Request - Any plans for Elasticsearch 8.4 support? #5

Closed tuoruu closed 1 year ago

tuoruu commented 1 year ago

We are looking into Elasticsearch version 8.4.3 which requires Java 17. Do you have plans to support ES 8+ versions in the future?

It seems that at least FinnishTokenizer / CharTokenizer would require some work for the component - either by changing the Tokenizer or making it work with newer Java version.

komu commented 1 year ago

There are no immediate plans of supporting ES 8+. At the moment we have a couple of customer projects using Raudikko and neither of them are going to migrate to ES 8+ soon. I also doubt that anyone is going to do this just for fun.

But of course, PR's will be gladly accepted. So if you end up doing this, we'll be happy to incorporate the changes.

If it's possible to do with same code or at least isolate the changes cleanly using some build logic, it would be optimal. But if that feels too hacky, having separate branches for 7.x and 8.x is also a possibility.

ssaarinen commented 1 year ago

Made initial changes required for ES8 here: https://github.com/ssaarinen/elasticsearch-analysis-raudikko/tree/es-8

Basically requires java 17 and gradle 7.3+ after which project now compiles and test passes. Testing if this actually works with ES 8 is left as an exercise ;)
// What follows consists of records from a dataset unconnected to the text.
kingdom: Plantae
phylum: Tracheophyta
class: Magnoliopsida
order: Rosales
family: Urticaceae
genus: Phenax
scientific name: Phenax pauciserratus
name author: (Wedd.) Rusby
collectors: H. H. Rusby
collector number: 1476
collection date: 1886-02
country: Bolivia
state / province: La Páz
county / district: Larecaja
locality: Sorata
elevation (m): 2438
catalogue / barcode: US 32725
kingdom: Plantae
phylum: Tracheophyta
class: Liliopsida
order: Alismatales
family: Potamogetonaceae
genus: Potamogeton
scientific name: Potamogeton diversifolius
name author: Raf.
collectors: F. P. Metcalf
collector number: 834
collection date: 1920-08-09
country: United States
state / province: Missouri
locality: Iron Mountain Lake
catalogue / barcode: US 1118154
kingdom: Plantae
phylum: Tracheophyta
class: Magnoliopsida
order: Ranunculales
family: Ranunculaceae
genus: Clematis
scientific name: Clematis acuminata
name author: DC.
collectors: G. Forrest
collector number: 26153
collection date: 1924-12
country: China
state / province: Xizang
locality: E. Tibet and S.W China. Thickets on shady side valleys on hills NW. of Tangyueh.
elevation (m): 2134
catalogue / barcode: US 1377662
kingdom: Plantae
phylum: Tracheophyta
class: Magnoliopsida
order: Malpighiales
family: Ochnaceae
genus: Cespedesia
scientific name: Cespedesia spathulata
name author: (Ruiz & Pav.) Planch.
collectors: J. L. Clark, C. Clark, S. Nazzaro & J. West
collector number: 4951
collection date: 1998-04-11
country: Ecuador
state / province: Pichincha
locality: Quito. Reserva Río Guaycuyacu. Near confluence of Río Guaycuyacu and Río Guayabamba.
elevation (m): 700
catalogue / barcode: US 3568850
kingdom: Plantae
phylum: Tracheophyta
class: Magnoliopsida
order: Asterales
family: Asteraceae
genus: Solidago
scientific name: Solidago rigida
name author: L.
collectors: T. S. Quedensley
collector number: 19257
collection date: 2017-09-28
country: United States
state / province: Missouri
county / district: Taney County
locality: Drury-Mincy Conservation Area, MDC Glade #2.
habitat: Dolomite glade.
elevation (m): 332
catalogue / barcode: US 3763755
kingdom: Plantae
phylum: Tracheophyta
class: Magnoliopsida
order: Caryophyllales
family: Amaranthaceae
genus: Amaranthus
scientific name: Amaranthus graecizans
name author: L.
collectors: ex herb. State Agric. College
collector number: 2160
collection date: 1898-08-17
ssaarinen commented 1 year ago

Ok, after a bit of docker/wsl shenanigans I was able to get it running (docker compose setup added to my branch) and tested it with the etc/test-analyzer.http which returned this:

HTTP/1.1 200 OK
X-elastic-product: Elasticsearch
content-type: application/json

{
  "tokens": [
    {
      "token": "testata",
      "start_offset": 0,
      "end_offset": 9,
      "type": "word",
      "position": 0
    },
    {
      "token": "raudikko",
      "start_offset": 10,
      "end_offset": 18,
      "type": "word",
      "position": 1
    },
    {
      "token": "analyysi",
      "start_offset": 19,
      "end_offset": 28,
      "type": "word",
      "position": 2
    },
    {
      "token": "tämä",
      "start_offset": 29,
      "end_offset": 34,
      "type": "word",
      "position": 3
    },
    {
      "token": "tapa",
      "start_offset": 35,
      "end_offset": 42,
      "type": "word",
      "position": 4
    },
    {
      "token": "yksinkertainen",
      "start_offset": 43,
      "end_offset": 59,
      "type": "word",
      "position": 5
    }
  ]
}
tuoruu commented 1 year ago

Great! We have had also some progress on our side. ES is progressing so rapidly so now our target seems to be 8.5.2 but haven't tested that with the cloud version yet, only locally.